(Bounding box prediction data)
╔══

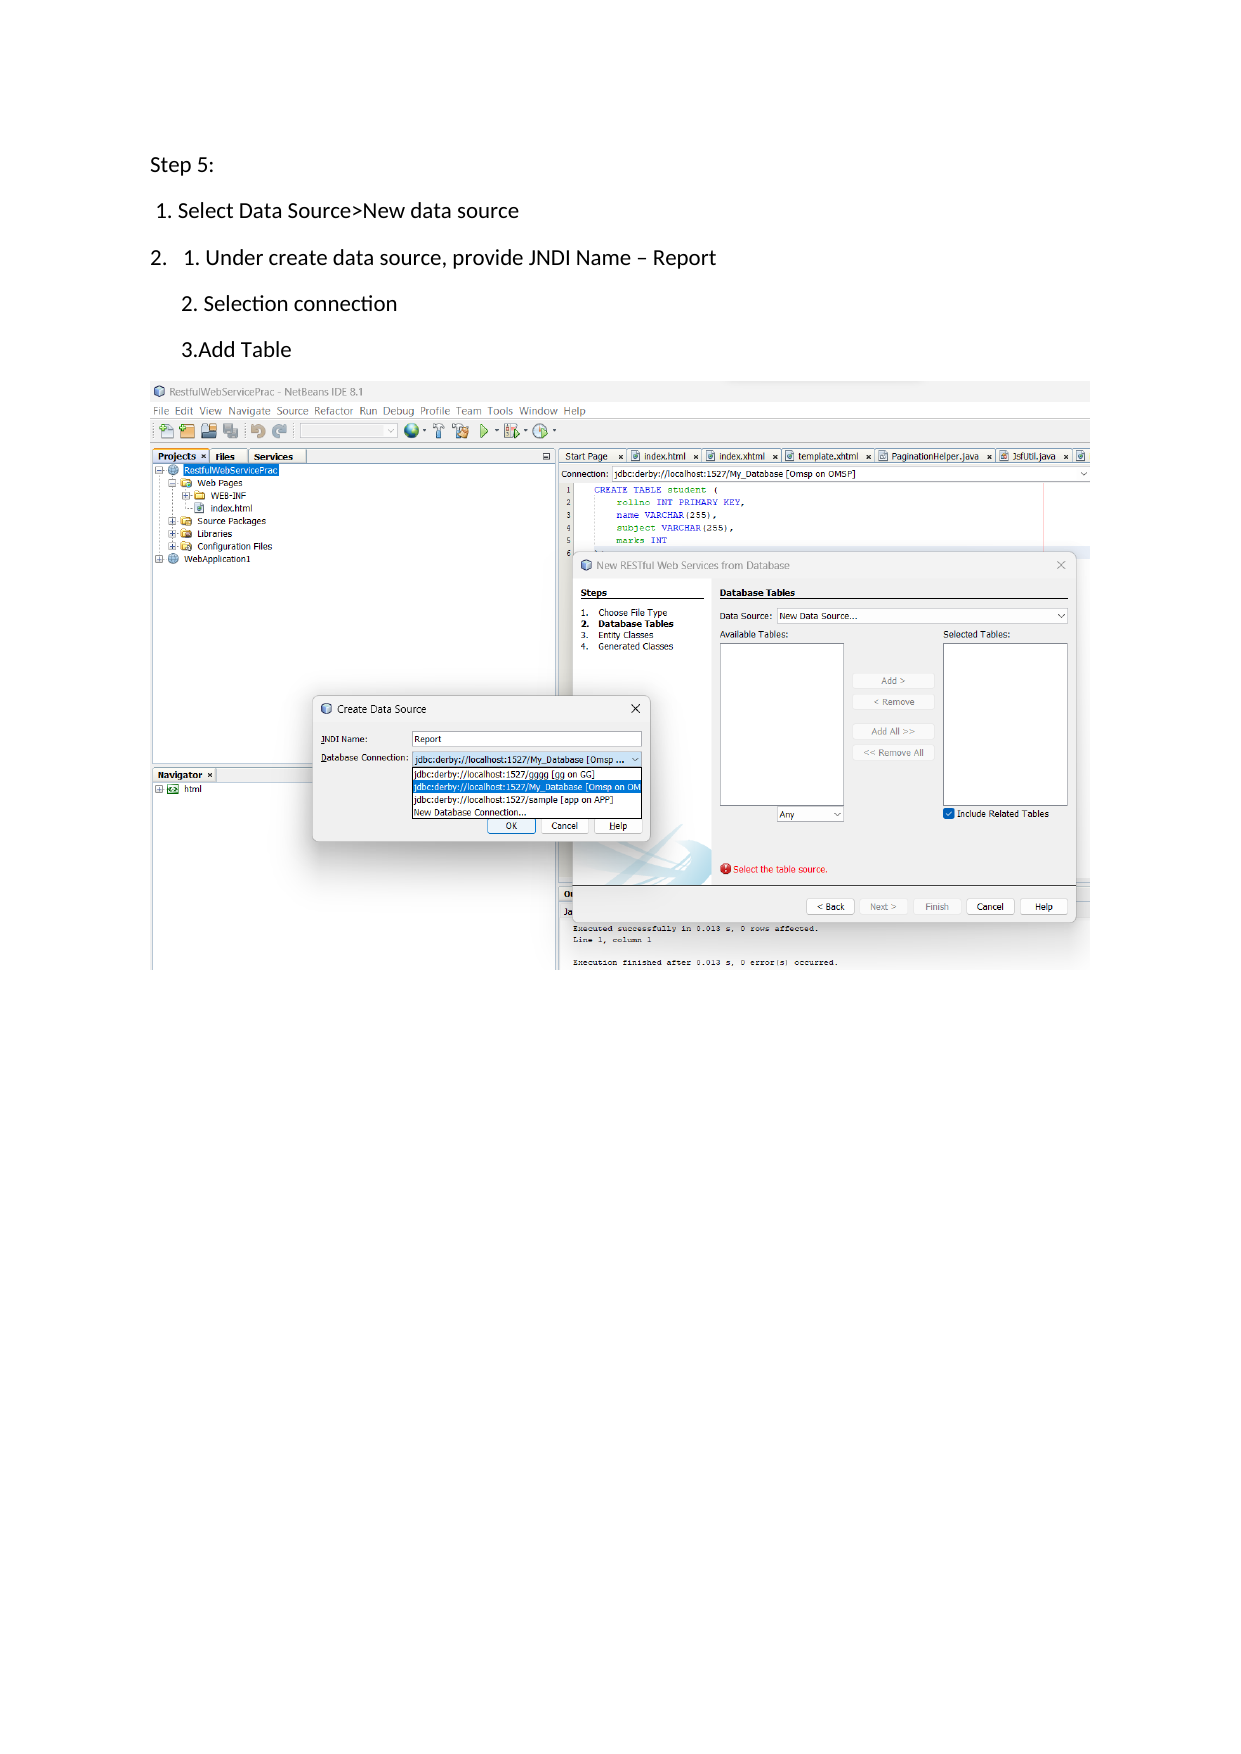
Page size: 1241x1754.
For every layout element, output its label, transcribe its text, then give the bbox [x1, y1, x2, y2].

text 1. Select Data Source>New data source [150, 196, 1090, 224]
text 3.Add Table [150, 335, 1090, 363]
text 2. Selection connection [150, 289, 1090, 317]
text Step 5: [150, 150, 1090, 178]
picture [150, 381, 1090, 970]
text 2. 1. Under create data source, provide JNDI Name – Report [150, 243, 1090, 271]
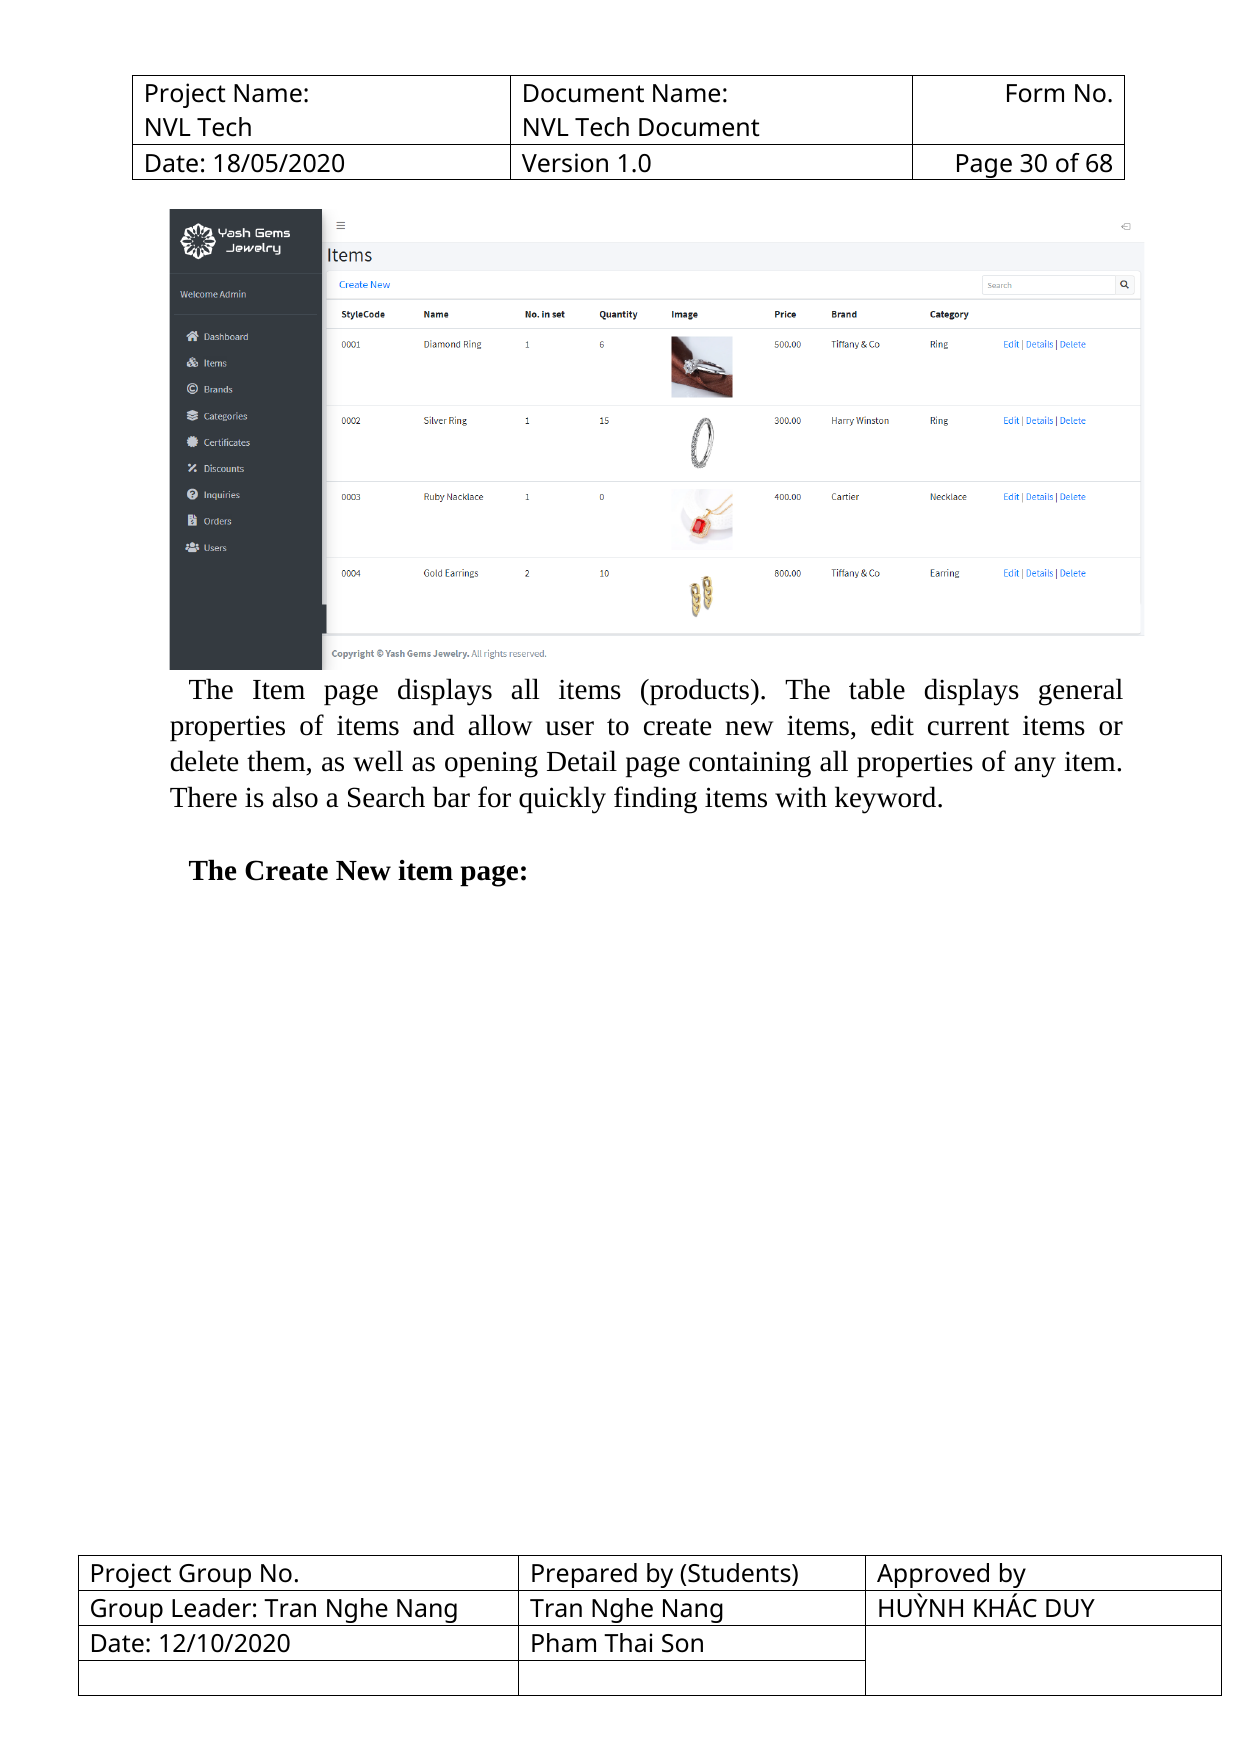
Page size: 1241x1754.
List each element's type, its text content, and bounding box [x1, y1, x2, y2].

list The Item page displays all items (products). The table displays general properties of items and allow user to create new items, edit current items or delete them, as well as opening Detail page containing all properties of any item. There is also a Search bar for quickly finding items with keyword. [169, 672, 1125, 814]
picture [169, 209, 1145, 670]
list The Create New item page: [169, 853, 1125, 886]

╚══

WORK ORDER:
Output the data above without changes, apart from leaving out the pictures.

EXERCISE SOLUTION:
Page size: 1241x1754.
For every layout element, output its label, transcribe its text, then give the bbox [x1, y1, x2, y2].

text 1. Select Data Source>New data source [150, 196, 1090, 224]
text 3.Add Table [150, 335, 1090, 363]
text 2. Selection connection [150, 289, 1090, 317]
text Step 5: [150, 150, 1090, 178]
picture [150, 381, 1090, 970]
text 2. 1. Under create data source, provide JNDI Name – Report [150, 243, 1090, 271]
Page size: 1241x1754.
List each element's type, its text content, and bounding box [x1, y1, x2, y2].

list The Item page displays all items (products). The table displays general properties of items and allow user to create new items, edit current items or delete them, as well as opening Detail page containing all properties of any item. There is also a Search bar for quickly finding items with keyword. [169, 672, 1125, 814]
picture [169, 209, 1145, 670]
list The Create New item page: [169, 853, 1125, 886]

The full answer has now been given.